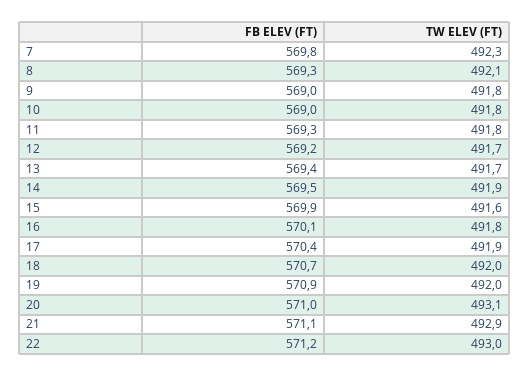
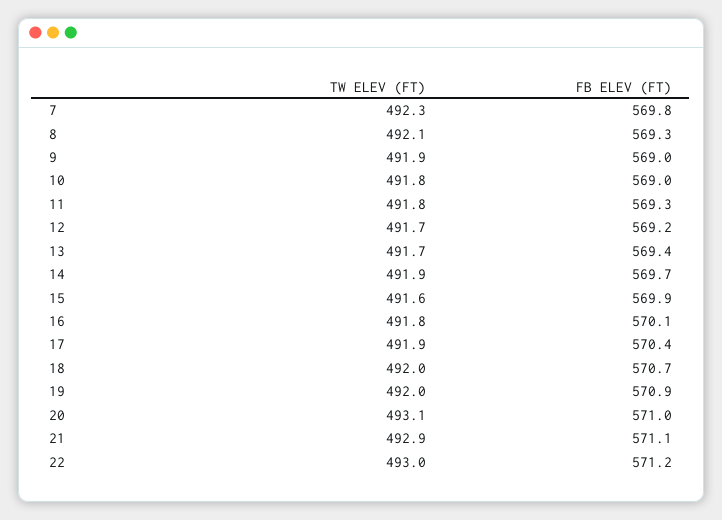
TW ELEV (FT), 9: 491.8 -> 491.9
FB ELEV (FT), 14: 569.5 -> 569.7

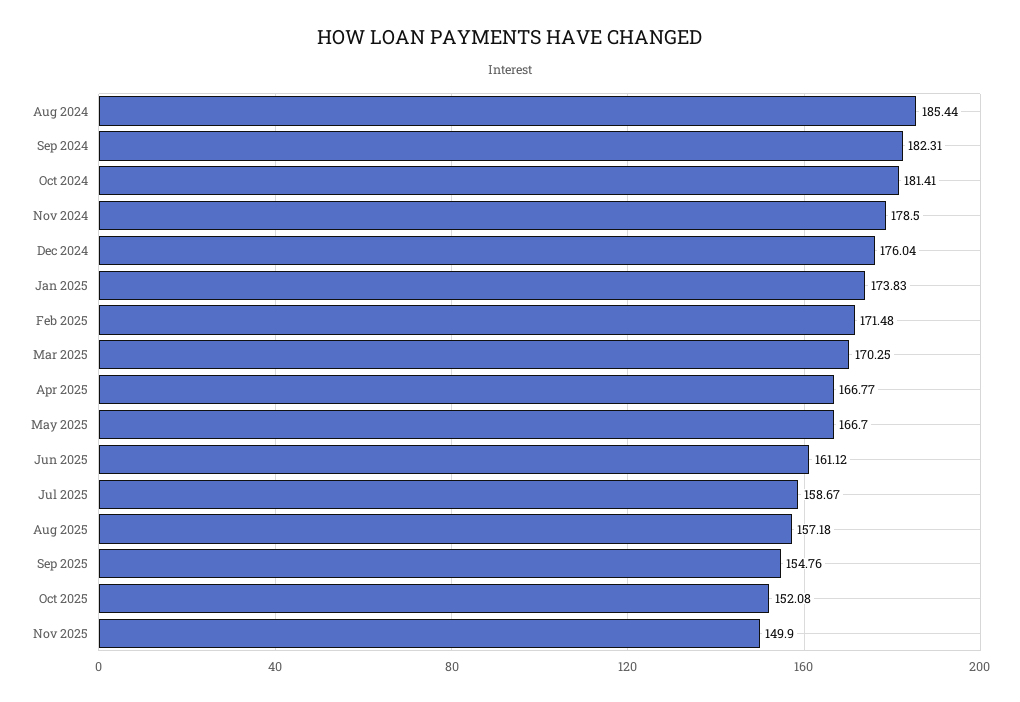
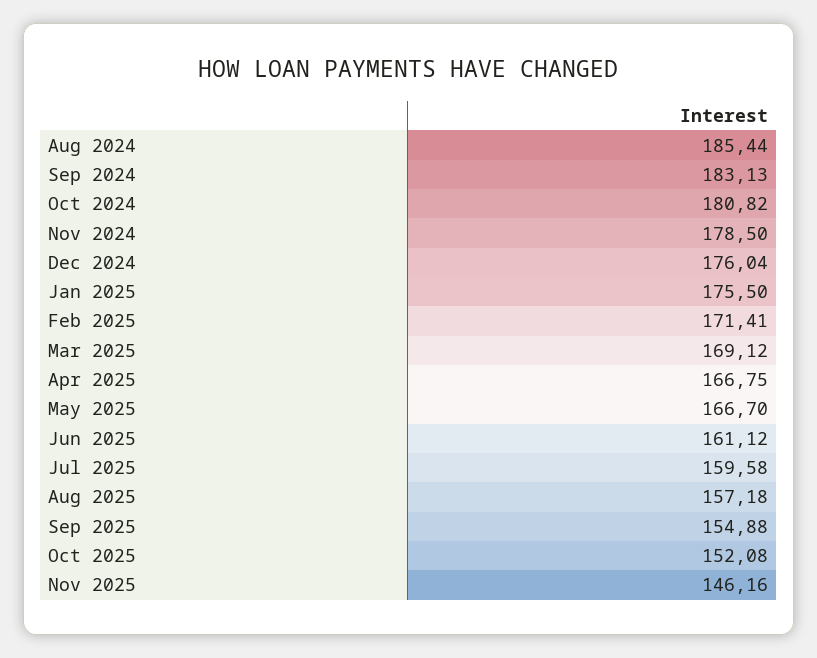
Sep 2024: 182.31 -> 183.13
Oct 2024: 181.41 -> 180.82
Jan 2025: 173.83 -> 175.5
Feb 2025: 171.48 -> 171.41
Mar 2025: 170.25 -> 169.12
Apr 2025: 166.77 -> 166.75
Jul 2025: 158.67 -> 159.58
Sep 2025: 154.76 -> 154.88
Nov 2025: 149.9 -> 146.16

- What is needed -
Gather each line in these records that contains the string "ELEV".

- Exercise output -
TW ELEV (FT), 9: 491.8 -> 491.9
FB ELEV (FT), 14: 569.5 -> 569.7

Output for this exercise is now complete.